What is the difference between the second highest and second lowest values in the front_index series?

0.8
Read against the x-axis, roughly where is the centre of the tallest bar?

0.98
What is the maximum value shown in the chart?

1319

...

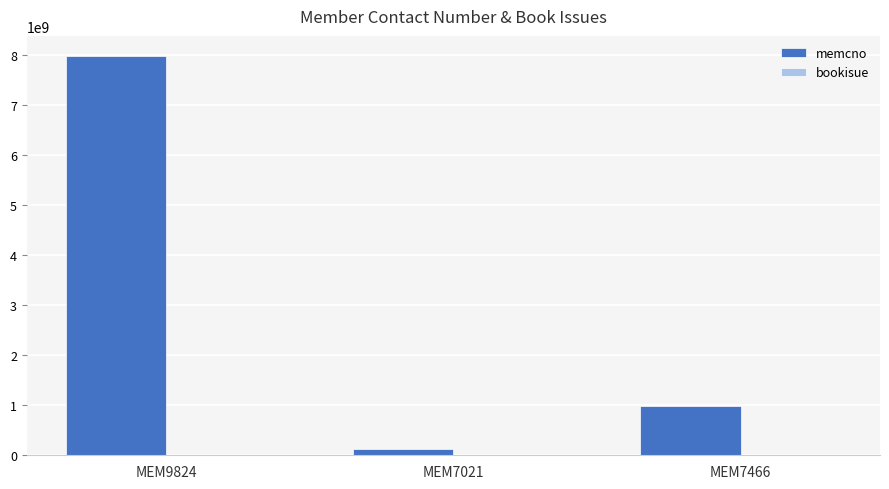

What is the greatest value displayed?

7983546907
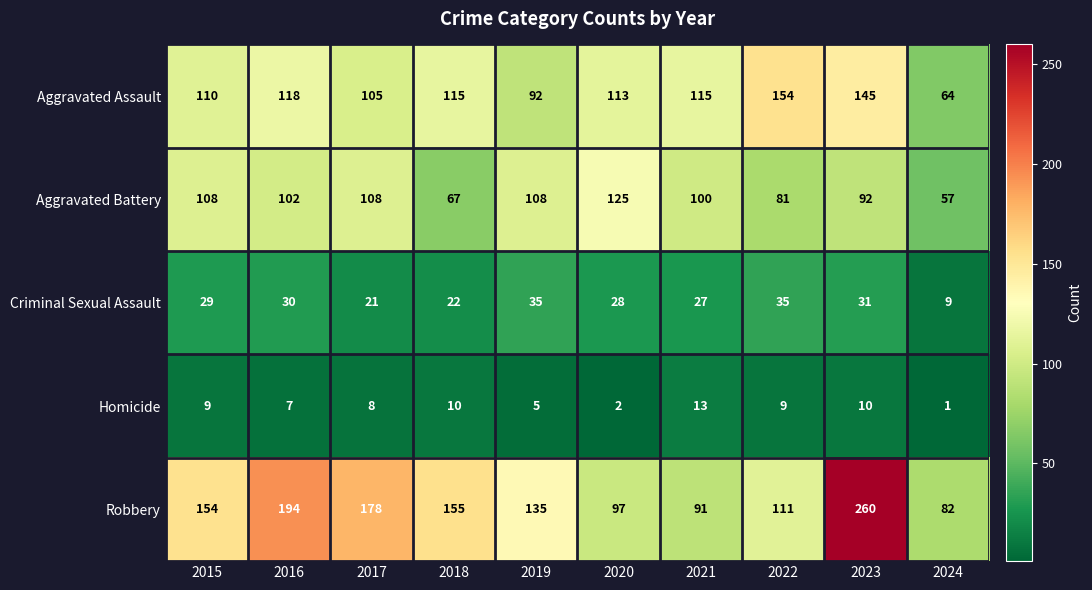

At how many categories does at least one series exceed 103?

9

- [Directions]: Express the records, starting with the line containing "What is the difference" and going on through the line containing "What is the maximum value shown in the chart?", as a JSON list of strings with one string per line, omitting blank lines.

- [Response area]:
[
  "What is the difference between the second highest and second lowest values in the front_index series?",
  "0.8",
  "Read against the x-axis, roughly where is the centre of the tallest bar?",
  "0.98",
  "What is the maximum value shown in the chart?"
]